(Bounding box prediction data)
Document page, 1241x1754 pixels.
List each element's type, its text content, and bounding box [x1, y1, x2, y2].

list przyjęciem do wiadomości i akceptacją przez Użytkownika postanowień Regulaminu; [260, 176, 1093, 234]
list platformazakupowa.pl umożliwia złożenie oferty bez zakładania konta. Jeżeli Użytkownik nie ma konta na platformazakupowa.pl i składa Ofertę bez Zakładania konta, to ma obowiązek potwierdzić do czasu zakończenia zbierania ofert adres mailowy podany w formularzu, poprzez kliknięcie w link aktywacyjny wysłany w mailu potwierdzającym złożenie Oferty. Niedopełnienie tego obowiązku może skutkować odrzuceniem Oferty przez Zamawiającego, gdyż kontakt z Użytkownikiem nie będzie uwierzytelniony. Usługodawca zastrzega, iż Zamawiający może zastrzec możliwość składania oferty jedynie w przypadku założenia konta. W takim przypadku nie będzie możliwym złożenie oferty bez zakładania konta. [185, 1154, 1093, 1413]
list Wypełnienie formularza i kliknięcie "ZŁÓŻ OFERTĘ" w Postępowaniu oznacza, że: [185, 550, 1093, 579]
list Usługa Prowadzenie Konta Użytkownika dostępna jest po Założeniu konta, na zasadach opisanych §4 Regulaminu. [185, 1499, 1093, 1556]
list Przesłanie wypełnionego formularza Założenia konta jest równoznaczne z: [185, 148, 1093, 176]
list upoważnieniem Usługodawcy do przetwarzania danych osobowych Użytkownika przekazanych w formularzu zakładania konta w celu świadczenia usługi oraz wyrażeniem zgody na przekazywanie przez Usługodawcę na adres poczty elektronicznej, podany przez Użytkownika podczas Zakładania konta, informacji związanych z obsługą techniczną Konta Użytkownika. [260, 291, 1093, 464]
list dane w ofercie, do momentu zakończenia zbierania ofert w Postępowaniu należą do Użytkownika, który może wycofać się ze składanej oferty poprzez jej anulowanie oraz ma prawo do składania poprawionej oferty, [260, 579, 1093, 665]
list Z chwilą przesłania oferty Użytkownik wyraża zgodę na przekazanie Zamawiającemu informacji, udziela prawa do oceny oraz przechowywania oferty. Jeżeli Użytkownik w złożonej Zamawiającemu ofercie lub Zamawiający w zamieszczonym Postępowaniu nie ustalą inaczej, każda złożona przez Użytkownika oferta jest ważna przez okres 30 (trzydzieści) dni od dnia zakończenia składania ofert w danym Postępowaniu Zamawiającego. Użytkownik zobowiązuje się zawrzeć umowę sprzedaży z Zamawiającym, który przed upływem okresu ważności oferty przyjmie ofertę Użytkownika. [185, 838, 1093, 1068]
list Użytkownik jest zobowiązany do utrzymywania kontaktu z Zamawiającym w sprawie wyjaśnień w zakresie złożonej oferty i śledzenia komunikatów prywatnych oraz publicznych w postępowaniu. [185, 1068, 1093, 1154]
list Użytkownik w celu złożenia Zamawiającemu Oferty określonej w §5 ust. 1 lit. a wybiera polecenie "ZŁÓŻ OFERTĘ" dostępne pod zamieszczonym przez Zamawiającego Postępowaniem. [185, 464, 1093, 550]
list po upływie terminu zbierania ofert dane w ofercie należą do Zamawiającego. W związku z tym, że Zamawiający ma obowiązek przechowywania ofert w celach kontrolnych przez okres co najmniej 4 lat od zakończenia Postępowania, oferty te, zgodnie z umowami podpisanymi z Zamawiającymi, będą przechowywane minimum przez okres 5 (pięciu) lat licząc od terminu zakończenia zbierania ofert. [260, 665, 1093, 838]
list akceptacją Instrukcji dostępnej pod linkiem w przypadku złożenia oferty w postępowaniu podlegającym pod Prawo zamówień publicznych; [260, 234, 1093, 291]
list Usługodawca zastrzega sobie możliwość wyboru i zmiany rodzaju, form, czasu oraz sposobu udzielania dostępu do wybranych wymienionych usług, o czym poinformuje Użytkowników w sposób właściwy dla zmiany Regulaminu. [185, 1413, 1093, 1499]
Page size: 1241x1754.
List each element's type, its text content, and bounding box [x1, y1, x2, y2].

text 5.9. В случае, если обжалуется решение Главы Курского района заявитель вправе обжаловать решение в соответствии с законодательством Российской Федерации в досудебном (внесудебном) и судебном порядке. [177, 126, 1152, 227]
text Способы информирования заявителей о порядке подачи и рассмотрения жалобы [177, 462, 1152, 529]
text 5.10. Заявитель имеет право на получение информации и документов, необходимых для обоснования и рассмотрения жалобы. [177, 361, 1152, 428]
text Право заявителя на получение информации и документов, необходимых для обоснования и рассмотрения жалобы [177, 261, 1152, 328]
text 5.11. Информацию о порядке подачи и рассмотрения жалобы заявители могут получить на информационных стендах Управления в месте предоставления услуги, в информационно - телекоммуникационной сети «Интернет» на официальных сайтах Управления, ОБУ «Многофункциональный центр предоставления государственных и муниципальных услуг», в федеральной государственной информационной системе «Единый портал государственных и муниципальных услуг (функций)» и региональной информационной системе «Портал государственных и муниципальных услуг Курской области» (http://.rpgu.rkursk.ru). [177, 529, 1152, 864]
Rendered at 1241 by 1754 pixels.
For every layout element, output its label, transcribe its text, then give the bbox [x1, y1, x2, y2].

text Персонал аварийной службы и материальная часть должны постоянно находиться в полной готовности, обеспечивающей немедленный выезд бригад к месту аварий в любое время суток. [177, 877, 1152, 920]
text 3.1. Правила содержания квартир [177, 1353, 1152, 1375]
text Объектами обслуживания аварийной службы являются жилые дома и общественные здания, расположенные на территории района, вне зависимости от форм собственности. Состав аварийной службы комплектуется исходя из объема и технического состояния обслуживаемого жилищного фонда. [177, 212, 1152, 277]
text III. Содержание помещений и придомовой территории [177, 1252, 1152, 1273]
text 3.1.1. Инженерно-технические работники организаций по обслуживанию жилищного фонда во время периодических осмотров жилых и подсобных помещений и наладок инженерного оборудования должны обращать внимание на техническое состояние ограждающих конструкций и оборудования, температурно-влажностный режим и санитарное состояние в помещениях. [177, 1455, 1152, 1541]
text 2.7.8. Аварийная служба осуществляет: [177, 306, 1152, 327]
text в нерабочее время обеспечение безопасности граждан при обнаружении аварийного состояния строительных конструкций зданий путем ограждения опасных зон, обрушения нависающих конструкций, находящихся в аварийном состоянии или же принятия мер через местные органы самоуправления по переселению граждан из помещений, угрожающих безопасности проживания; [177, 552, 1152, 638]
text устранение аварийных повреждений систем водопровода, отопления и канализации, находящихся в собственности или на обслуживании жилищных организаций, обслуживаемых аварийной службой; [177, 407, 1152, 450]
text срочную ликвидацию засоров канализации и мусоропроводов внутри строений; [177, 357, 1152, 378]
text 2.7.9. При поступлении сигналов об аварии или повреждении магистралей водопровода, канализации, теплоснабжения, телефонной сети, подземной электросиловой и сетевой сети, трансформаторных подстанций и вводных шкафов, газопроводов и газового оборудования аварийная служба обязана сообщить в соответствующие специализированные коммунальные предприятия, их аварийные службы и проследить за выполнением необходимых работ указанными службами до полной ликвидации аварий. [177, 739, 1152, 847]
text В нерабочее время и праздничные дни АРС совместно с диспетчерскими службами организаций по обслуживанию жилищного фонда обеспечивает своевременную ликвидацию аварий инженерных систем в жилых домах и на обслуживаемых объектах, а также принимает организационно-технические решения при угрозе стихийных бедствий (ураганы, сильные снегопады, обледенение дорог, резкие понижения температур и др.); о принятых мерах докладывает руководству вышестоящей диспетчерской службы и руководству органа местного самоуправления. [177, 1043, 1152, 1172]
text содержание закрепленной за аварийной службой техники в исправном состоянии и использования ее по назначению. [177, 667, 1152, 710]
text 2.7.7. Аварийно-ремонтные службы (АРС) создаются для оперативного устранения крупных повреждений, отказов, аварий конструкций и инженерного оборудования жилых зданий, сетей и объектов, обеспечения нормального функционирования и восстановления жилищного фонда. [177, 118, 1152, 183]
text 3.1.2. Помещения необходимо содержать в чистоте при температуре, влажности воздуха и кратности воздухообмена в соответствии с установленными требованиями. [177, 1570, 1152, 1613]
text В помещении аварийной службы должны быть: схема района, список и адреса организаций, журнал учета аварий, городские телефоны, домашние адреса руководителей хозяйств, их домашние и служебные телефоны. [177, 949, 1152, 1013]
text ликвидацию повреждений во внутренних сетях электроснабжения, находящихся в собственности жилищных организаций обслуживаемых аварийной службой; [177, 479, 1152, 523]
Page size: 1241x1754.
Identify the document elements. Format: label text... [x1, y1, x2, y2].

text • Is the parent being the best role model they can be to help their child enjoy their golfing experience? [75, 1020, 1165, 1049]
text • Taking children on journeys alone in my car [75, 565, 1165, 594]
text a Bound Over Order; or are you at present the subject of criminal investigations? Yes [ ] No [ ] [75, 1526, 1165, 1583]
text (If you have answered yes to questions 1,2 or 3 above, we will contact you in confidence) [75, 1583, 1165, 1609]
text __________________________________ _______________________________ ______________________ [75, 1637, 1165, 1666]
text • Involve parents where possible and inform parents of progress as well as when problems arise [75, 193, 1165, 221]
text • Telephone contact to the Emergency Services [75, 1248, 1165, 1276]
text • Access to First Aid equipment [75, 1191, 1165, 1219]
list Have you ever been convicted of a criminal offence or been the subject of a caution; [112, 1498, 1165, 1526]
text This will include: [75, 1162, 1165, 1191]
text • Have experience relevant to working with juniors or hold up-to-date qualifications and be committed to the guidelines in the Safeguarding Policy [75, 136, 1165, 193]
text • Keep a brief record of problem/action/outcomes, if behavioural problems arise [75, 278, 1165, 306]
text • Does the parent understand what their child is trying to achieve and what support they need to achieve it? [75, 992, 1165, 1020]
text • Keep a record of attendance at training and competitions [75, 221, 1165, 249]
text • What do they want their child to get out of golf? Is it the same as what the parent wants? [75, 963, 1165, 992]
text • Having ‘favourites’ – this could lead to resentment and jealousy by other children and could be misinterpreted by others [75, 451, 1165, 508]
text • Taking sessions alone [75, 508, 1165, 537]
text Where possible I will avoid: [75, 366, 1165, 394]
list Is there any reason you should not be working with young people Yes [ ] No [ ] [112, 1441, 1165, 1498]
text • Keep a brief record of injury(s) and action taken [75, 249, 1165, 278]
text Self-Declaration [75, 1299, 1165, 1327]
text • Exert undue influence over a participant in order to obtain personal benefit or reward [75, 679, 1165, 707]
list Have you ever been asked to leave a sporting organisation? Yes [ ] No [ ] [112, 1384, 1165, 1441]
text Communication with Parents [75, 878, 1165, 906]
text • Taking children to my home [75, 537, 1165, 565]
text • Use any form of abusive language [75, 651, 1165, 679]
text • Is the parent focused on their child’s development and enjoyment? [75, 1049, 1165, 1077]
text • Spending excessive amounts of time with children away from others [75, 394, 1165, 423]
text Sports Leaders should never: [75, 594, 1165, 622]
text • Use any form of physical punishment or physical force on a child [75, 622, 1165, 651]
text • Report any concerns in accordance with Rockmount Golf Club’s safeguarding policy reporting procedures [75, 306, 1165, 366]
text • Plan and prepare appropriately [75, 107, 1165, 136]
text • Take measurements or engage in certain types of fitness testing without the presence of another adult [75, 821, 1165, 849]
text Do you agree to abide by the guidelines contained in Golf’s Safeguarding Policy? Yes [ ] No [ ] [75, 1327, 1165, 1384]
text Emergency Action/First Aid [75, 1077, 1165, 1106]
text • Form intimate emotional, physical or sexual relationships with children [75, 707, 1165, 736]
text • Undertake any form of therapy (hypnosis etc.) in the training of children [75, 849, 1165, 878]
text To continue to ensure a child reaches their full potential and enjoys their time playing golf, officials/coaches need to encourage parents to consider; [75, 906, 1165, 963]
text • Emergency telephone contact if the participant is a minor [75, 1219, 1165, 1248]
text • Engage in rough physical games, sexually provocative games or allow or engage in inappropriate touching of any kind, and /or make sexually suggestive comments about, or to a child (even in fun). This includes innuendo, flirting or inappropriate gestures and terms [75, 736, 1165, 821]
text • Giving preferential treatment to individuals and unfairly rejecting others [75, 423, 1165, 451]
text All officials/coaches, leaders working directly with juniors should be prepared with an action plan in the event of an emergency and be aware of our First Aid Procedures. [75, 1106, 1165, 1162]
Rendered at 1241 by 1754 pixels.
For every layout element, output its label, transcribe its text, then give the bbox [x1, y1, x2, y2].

Directive: Pull from the data each line where the string "района" turns up.

The answer:
text 5.9. В случае, если обжалуется решение Главы Курского района заявитель вправе обжаловать решение в соответствии с законодательством Российской Федерации в досудебном (внесудебном) и судебном порядке. [177, 126, 1152, 227]
text Объектами обслуживания аварийной службы являются жилые дома и общественные здания, расположенные на территории района, вне зависимости от форм собственности. Состав аварийной службы комплектуется исходя из объема и технического состояния обслуживаемого жилищного фонда. [177, 212, 1152, 277]
text В помещении аварийной службы должны быть: схема района, список и адреса организаций, журнал учета аварий, городские телефоны, домашние адреса руководителей хозяйств, их домашние и служебные телефоны. [177, 949, 1152, 1013]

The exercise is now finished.